An interface for objects which take a text-based media as input, and iterate through the words in the text stored in that media. Examples of such media could be Strings, Documents, Files, TextComponents etc.

When the object is instantiated, and before the first call to next() is made, the following methods should throw a WordNotFoundException:
getCurrentWordEnd(), getCurrentWordPosition(), isNewSentence() and replaceWord().

A call to next() when hasMoreWords() returns false should throw a WordNotFoundException.

Author:
Jason Height (jheight@chariot.net.au)
  • Method Summary

    Modifier and Type
    Method
    Description
    Returns the context text that is being tokenized (should include any changes that have been made).
    int
    Returns the number of word tokens that have been processed thus far
    int
    Returns an index representing the end location of the current word in the text.
    int
    Returns an index representing the start location of the current word in the text.
    boolean
    Indicates if there are more words left
    boolean
    Returns true if the current word is at the start of a sentence
    This returns the next word in the iteration.
    void
    Replaces the current word token
  • Method Details

    • getContext

      String getContext()
      Returns the context text that is being tokenized (should include any changes that have been made).
      Returns:
      the text being searched.
    • getCurrentWordCount

      int getCurrentWordCount()
      Returns the number of word tokens that have been processed thus far
      Returns:
      the number of words found so far.
    • getCurrentWordEnd

      int getCurrentWordEnd()
      Returns an index representing the end location of the current word in the text.
      Returns:
      index of the end of the current word in the text.
      Throws:
      WordNotFoundException - current word has not yet been set.
    • getCurrentWordPosition

      int getCurrentWordPosition()
      Returns an index representing the start location of the current word in the text.
      Returns:
      index of the start of the current word in the text.
      Throws:
      WordNotFoundException - current word has not yet been set.
    • isNewSentence

      boolean isNewSentence()
      Returns true if the current word is at the start of a sentence
      Returns:
      true if the current word starts a sentence.
      Throws:
      WordNotFoundException - current word has not yet been set.
    • hasMoreWords

      boolean hasMoreWords()
      Indicates if there are more words left
      Returns:
      true if more words can be found in the text.
    • nextWord

      String nextWord()
      This returns the next word in the iteration.
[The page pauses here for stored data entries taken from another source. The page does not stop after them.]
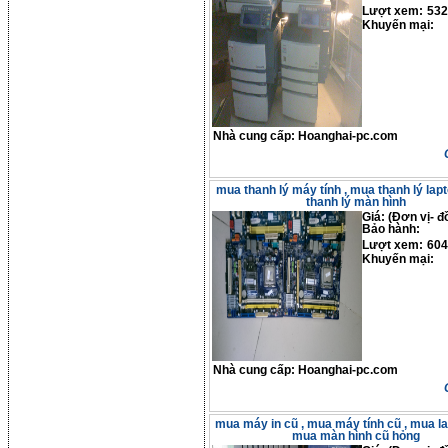
Lượt xem:
532
Khuyến mại:
Nhà cung cấp:
Hoanghai-pc.com
mua thanh lý máy tính , mua thanh lý la
thanh lý màn hình
Giá: (Đơn vị- đ
Bảo hành:
Lượt xem:
604
Khuyến mại:
Nhà cung cấp:
Hoanghai-pc.com
mua máy in cũ , mua máy tính cũ , mua la
mua màn hình cũ hỏng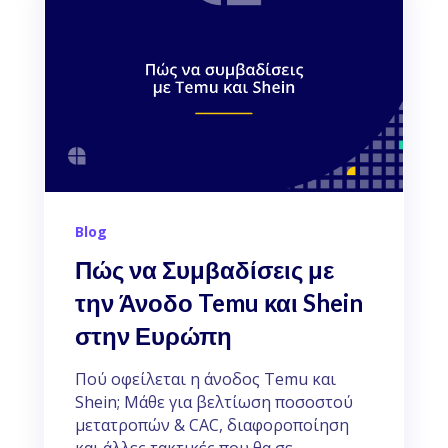
Blog
Πώς να Συμβαδίσεις με
την Άνοδο Temu και Shein
στην Ευρώπη
Πού οφείλεται η άνοδος Temu και
Shein; Μάθε για βελτίωση ποσοστού
μετατροπών & CAC, διαφοροποίηση
και άλλες τακτικές που θα σε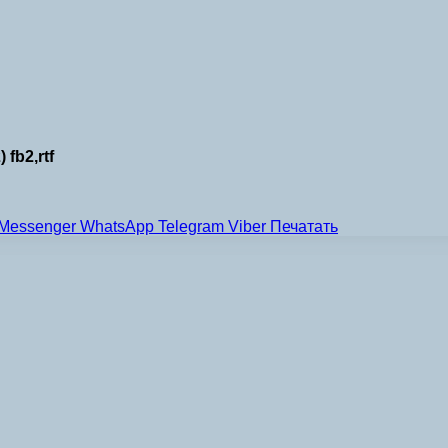
fb2,rtf
Messenger
WhatsApp
Telegram
Viber
Печатать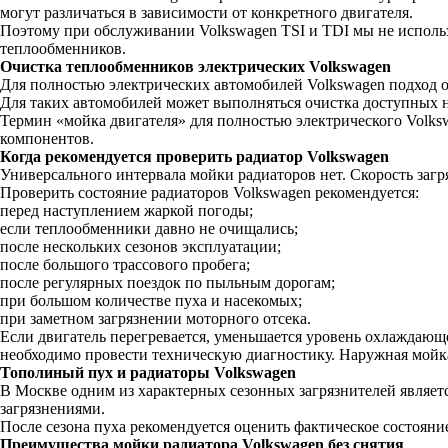
могут различаться в зависимости от конкретного двигателя.
Поэтому при обслуживании Volkswagen TSI и TDI мы не использ
теплообменников.
Очистка теплообменников электрических Volkswagen
Для полностью электрических автомобилей Volkswagen подход о
Для таких автомобилей может выполняться очистка доступных 
Термин «мойка двигателя» для полностью электрического Volks
компонентов.
Когда рекомендуется проверить радиатор Volkswagen
Универсального интервала мойки радиаторов нет. Скорость загр
Проверить состояние радиаторов Volkswagen рекомендуется:
перед наступлением жаркой погоды;
если теплообменники давно не очищались;
после нескольких сезонов эксплуатации;
после большого трассового пробега;
после регулярных поездок по пыльным дорогам;
при большом количестве пуха и насекомых;
при заметном загрязнении моторного отсека.
Если двигатель перегревается, уменьшается уровень охлаждаю
необходимо провести техническую диагностику. Наружная мойка
Тополиный пух и радиаторы Volkswagen
В Москве одним из характерных сезонных загрязнителей являе
загрязнениями.
После сезона пуха рекомендуется оценить фактическое состояни
Преимущества мойки радиатора Volkswagen без снятия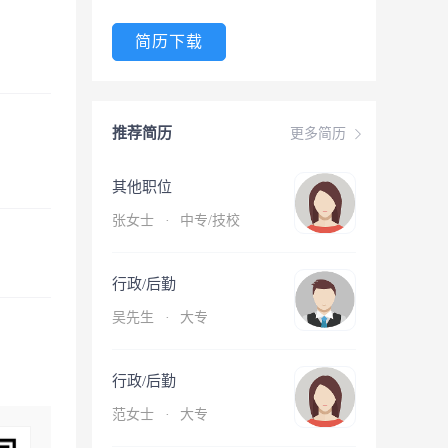
简历下载
推荐简历
更多简历
其他职位
张女士
·
中专/技校
行政/后勤
吴先生
·
大专
行政/后勤
范女士
·
大专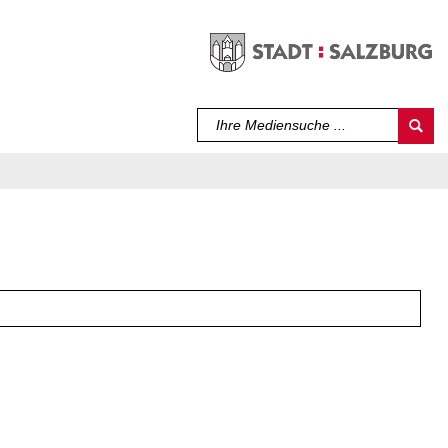
Sprache auswählen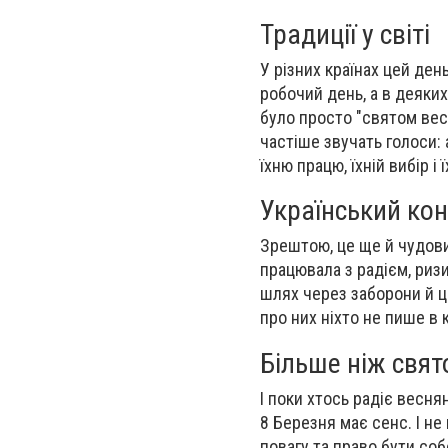
Традиції у світі
У різних країнах цей ден
робочий день, а в деяких
було просто "святом весн
частіше звучать голоси: 
їхню працю, їхній вибір і
Український кон
Зрештою, це ще й чудовий
працювала з радієм, риз
шлях через заборони й ц
про них ніхто не пише в 
Більше ніж свят
І поки хтось радіє весня
8 Березня має сенс. І не 
повагу та право бути соб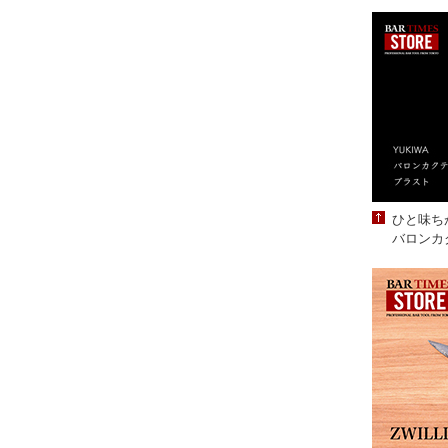
ひと味ち
バロンカ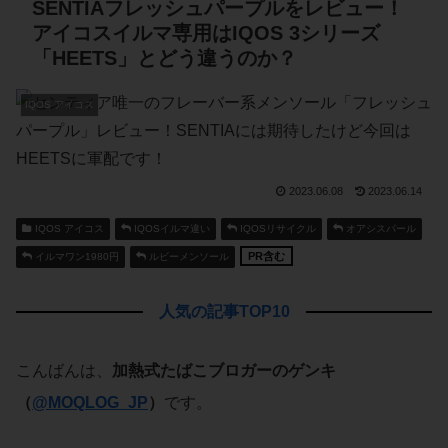
SENTIAフレッシュパープルをレビュー！
アイコスイルマ専用はIQOS 3シリーズ
「HEETS」とどう違うのか？
IQOS アイコス
2023.06.08
2023.06.14
IQOS アイコス
IQOSイルマ違い
IQOSリサイクル
オアシスパール
PR含む
イルマワン1980円
ルビーメンソール
人気の記事TOP10
こんばんは、
加熱式たばこブロガーのゲンキ
（
@MOQLOG_JP
）
です。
Note that any implementation should return the current word, and then replace the current word with the next word found in the input text (if one exists).
      Returns:
      the next word in the iteration.
      Throws:
      WordNotFoundException - search string contains no more words.
    • replaceWord

      void replaceWord(String newWord)
      Replaces the current word token

      When a word is replaced care should be taken that the WordTokenizer repositions itself such that the words that were added aren't rechecked. Of course this is not mandatory, maybe there is a case when an application doesn't need to do this.

      Parameters:
      newWord - the string which should replace the current word.
      Throws:
      WordNotFoundException - current word has not yet been set.